Stored data
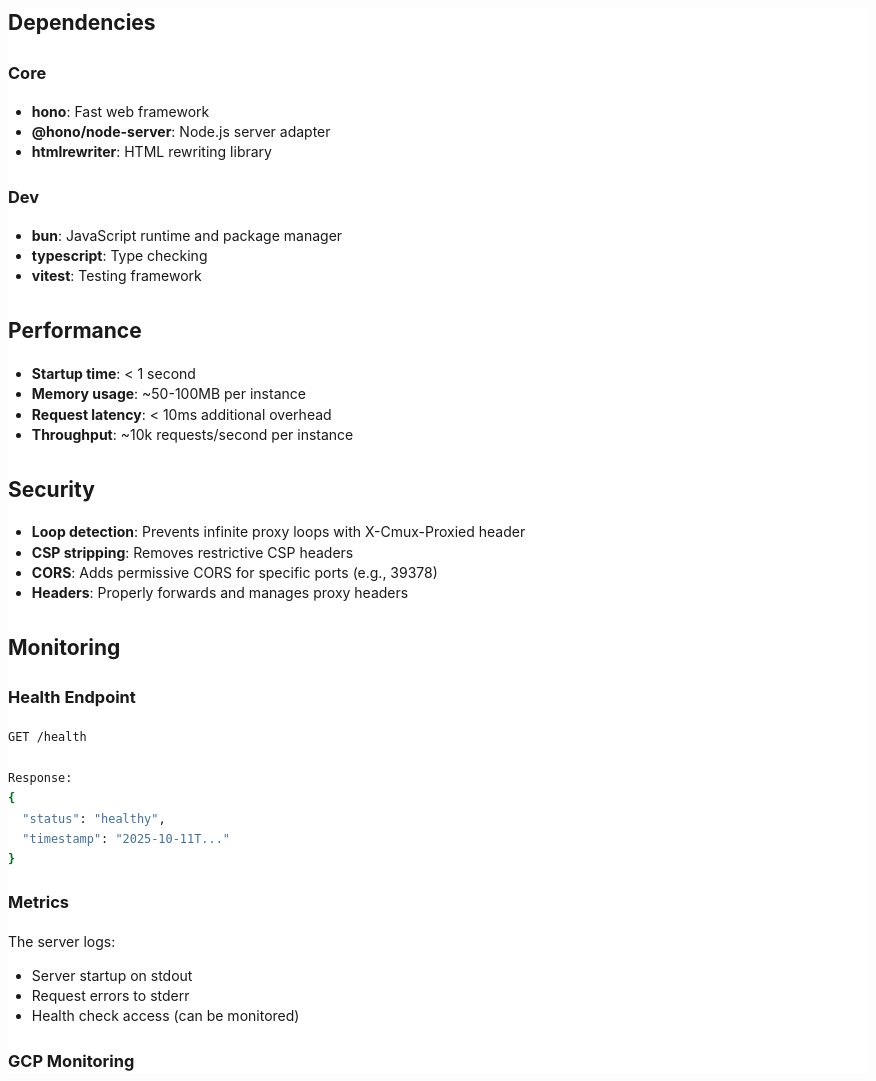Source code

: ## Dependencies

### Core
- **hono**: Fast web framework
- **@hono/node-server**: Node.js server adapter
- **htmlrewriter**: HTML rewriting library

### Dev
- **bun**: JavaScript runtime and package manager
- **typescript**: Type checking
- **vitest**: Testing framework

## Performance

- **Startup time**: < 1 second
- **Memory usage**: ~50-100MB per instance
- **Request latency**: < 10ms additional overhead
- **Throughput**: ~10k requests/second per instance

## Security

- **Loop detection**: Prevents infinite proxy loops with X-Cmux-Proxied header
- **CSP stripping**: Removes restrictive CSP headers
- **CORS**: Adds permissive CORS for specific ports (e.g., 39378)
- **Headers**: Properly forwards and manages proxy headers

## Monitoring

### Health Endpoint

```bash
GET /health

Response:
{
  "status": "healthy",
  "timestamp": "2025-10-11T..."
}
```

### Metrics

The server logs:
- Server startup on stdout
- Request errors to stderr
- Health check access (can be monitored)

### GCP Monitoring
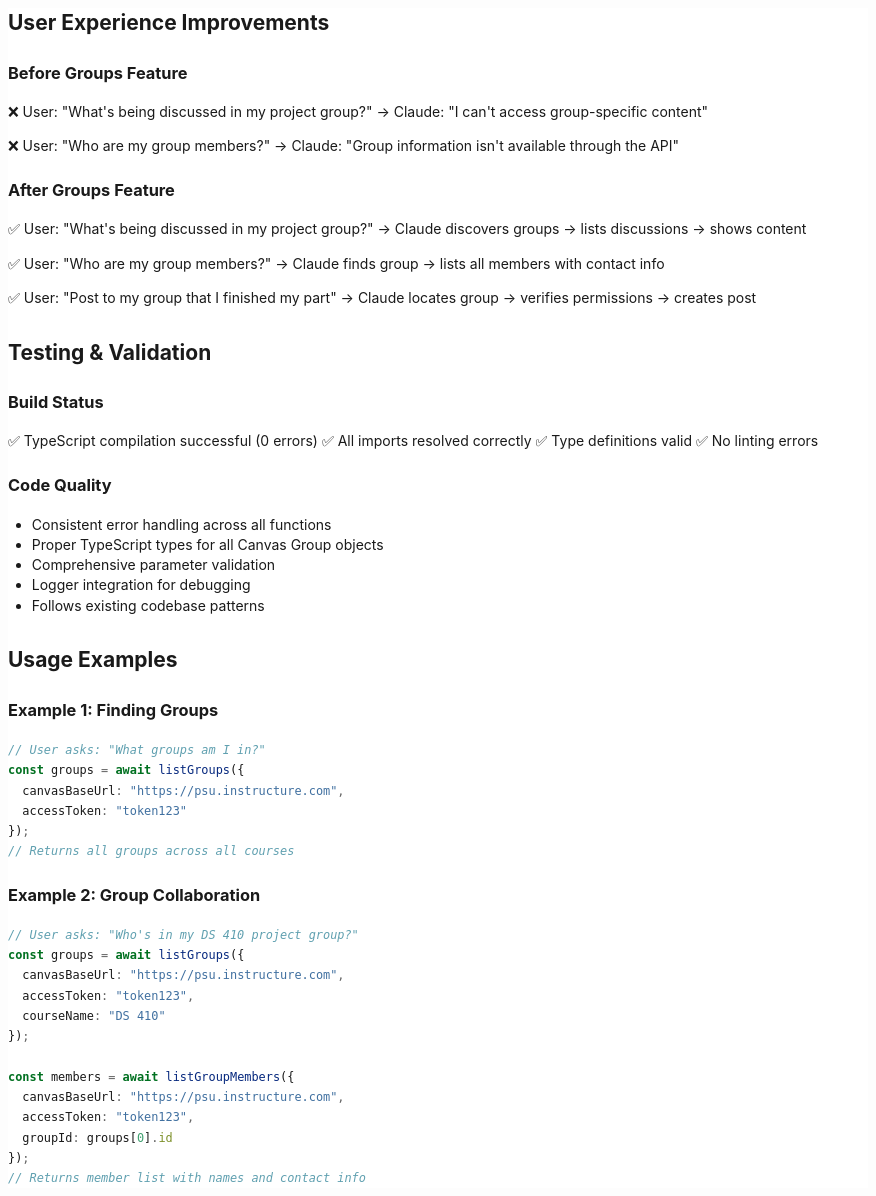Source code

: ## User Experience Improvements

### Before Groups Feature
❌ User: "What's being discussed in my project group?"
→ Claude: "I can't access group-specific content"

❌ User: "Who are my group members?"
→ Claude: "Group information isn't available through the API"

### After Groups Feature
✅ User: "What's being discussed in my project group?"
→ Claude discovers groups → lists discussions → shows content

✅ User: "Who are my group members?"
→ Claude finds group → lists all members with contact info

✅ User: "Post to my group that I finished my part"
→ Claude locates group → verifies permissions → creates post

## Testing & Validation

### Build Status
✅ TypeScript compilation successful (0 errors)
✅ All imports resolved correctly
✅ Type definitions valid
✅ No linting errors

### Code Quality
- Consistent error handling across all functions
- Proper TypeScript types for all Canvas Group objects
- Comprehensive parameter validation
- Logger integration for debugging
- Follows existing codebase patterns

## Usage Examples

### Example 1: Finding Groups
```typescript
// User asks: "What groups am I in?"
const groups = await listGroups({
  canvasBaseUrl: "https://psu.instructure.com",
  accessToken: "token123"
});
// Returns all groups across all courses
```

### Example 2: Group Collaboration
```typescript
// User asks: "Who's in my DS 410 project group?"
const groups = await listGroups({
  canvasBaseUrl: "https://psu.instructure.com",
  accessToken: "token123",
  courseName: "DS 410"
});

const members = await listGroupMembers({
  canvasBaseUrl: "https://psu.instructure.com",
  accessToken: "token123",
  groupId: groups[0].id
});
// Returns member list with names and contact info
```
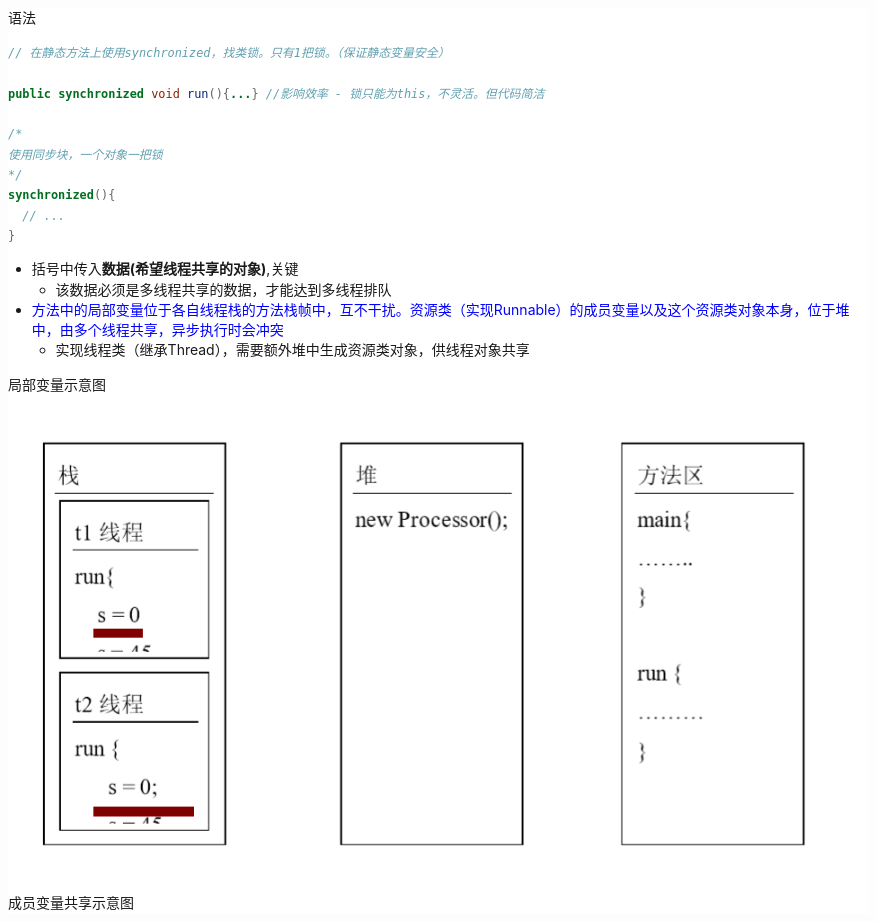 语法

```java
// 在静态方法上使用synchronized，找类锁。只有1把锁。（保证静态变量安全）

public synchronized void run(){...} //影响效率 - 锁只能为this，不灵活。但代码简洁

/*
使用同步块，一个对象一把锁
*/
synchronized(){
  // ...
}
```

* 括号中传入**数据(希望线程共享的对象)**,关键
  * 该数据必须是多线程共享的数据，才能达到多线程排队
* <font color="blue">方法中的局部变量位于各自线程栈的方法栈帧中，互不干扰。资源类（实现Runnable）的成员变量以及这个资源类对象本身，位于堆中，由多个线程共享，异步执行时会冲突</font>
  * 实现线程类（继承Thread），需要额外堆中生成资源类对象，供线程对象共享

局部变量示意图
![](/static/2020-08-10-17-17-53.png)

成员变量共享示意图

*What is required*:
Would you copy every line of the entries that includes the word "Testing"?

*Answer to this exercise*:
- **vitest**: Testing framework
## Testing & Validation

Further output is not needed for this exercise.